Court Bans New Apple Exec from Work

Dennis Faas's picture

A New York judge has ordered a new Apple executive to stop work until a legal dispute with IBM, his former employer, is settled. Mark Papermaster had been set to head the hardware side of Apple's iPod and iPhone division.

Papermaster was formerly IBM's executive in charge of blade servers, a technology which involves bare-bones servers taking their power from storage racks rather than individual power supplies. This makes much slimmer servers which is particularly useful for firms needing to store a large number of servers in a small space.

As part of his IBM contract, Papermaster is banned from working for a rival firm for a year after leaving the company. Apple believed this didn't apply because its target market is notably different than IBM's. It also argued that such a contract was inherently unfair because it effectively left Papermaster unable to leave IBM for fear of being unemployed for a year. IBM insists the clause is necessary to protect it against former employees sharing up-to-the-minute trade secrets with competitors.

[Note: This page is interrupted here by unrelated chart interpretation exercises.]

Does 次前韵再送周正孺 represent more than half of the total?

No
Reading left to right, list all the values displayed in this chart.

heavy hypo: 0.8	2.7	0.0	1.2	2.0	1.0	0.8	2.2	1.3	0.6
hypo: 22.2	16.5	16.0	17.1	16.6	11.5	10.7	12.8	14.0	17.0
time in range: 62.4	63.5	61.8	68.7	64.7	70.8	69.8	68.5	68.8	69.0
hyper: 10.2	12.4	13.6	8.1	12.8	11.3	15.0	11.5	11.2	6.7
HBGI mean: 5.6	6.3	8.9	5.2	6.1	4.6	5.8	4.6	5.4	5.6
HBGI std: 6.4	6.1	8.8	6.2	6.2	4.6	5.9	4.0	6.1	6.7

Apple had just announced it hired Papermaster to take over as head of iPhone and iPod engineering and development. The firm felt that, because this was a different role to his IBM work, there was even less of a case for upholding the no-compete clause. (Source: cnet.com)

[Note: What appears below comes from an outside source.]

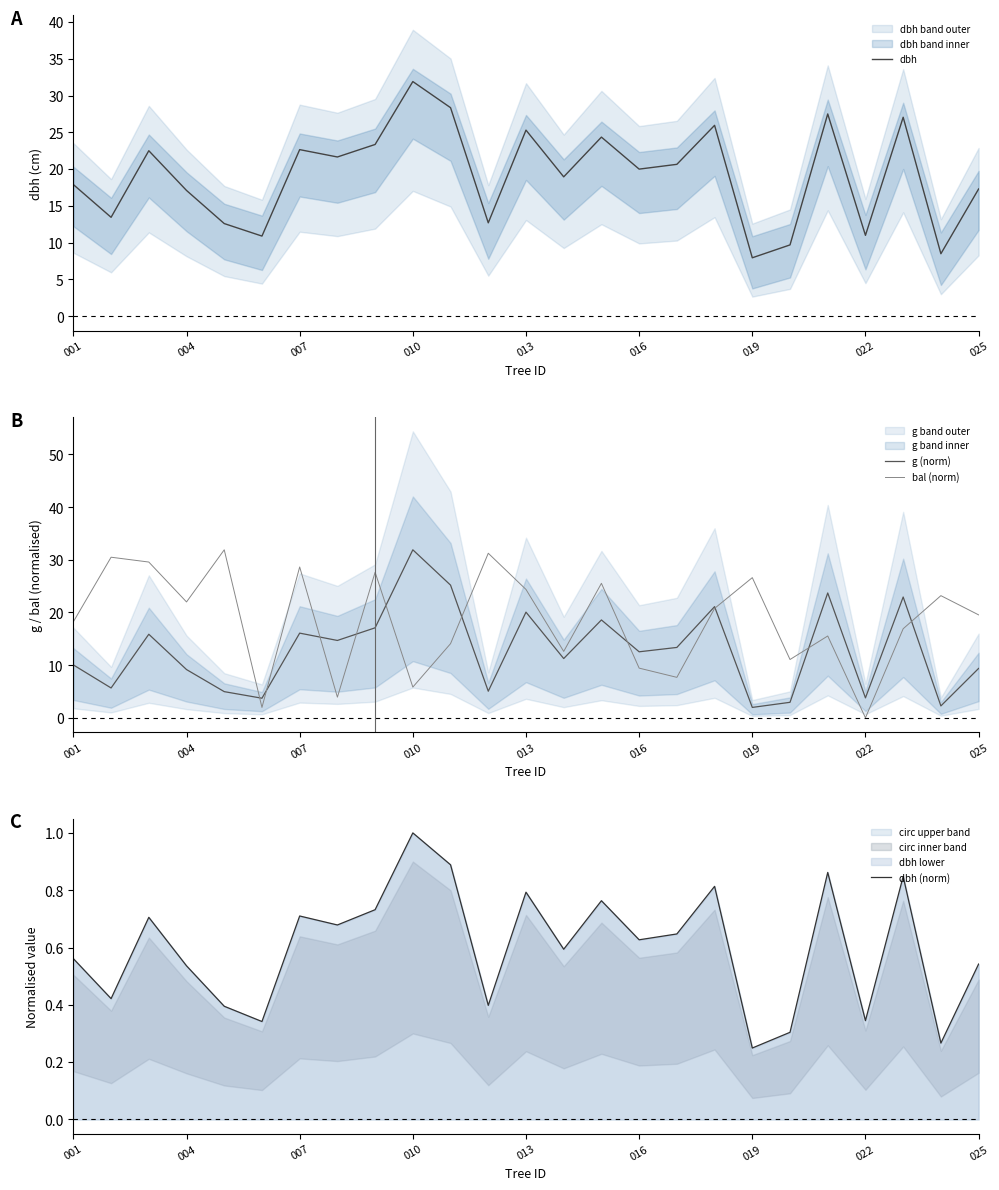

Which series has the largest total across all categories?

dbh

IBM took the case to court in its home state of New York and has earned an injunction temporarily barring Papermaster from working at Apple. The case will now go through a full legal process, with the judge scheduling a status update for November 18. (Source : bloomberg.com)

Apple's next move may be to have the case shifted to the company's own home state, California. While it will no doubt argue that's the right venue (given that's where Papermaster will or won't be working), the main motive would be that Californian courts are usually much less willing to uphold no-compete clauses in employment contracts.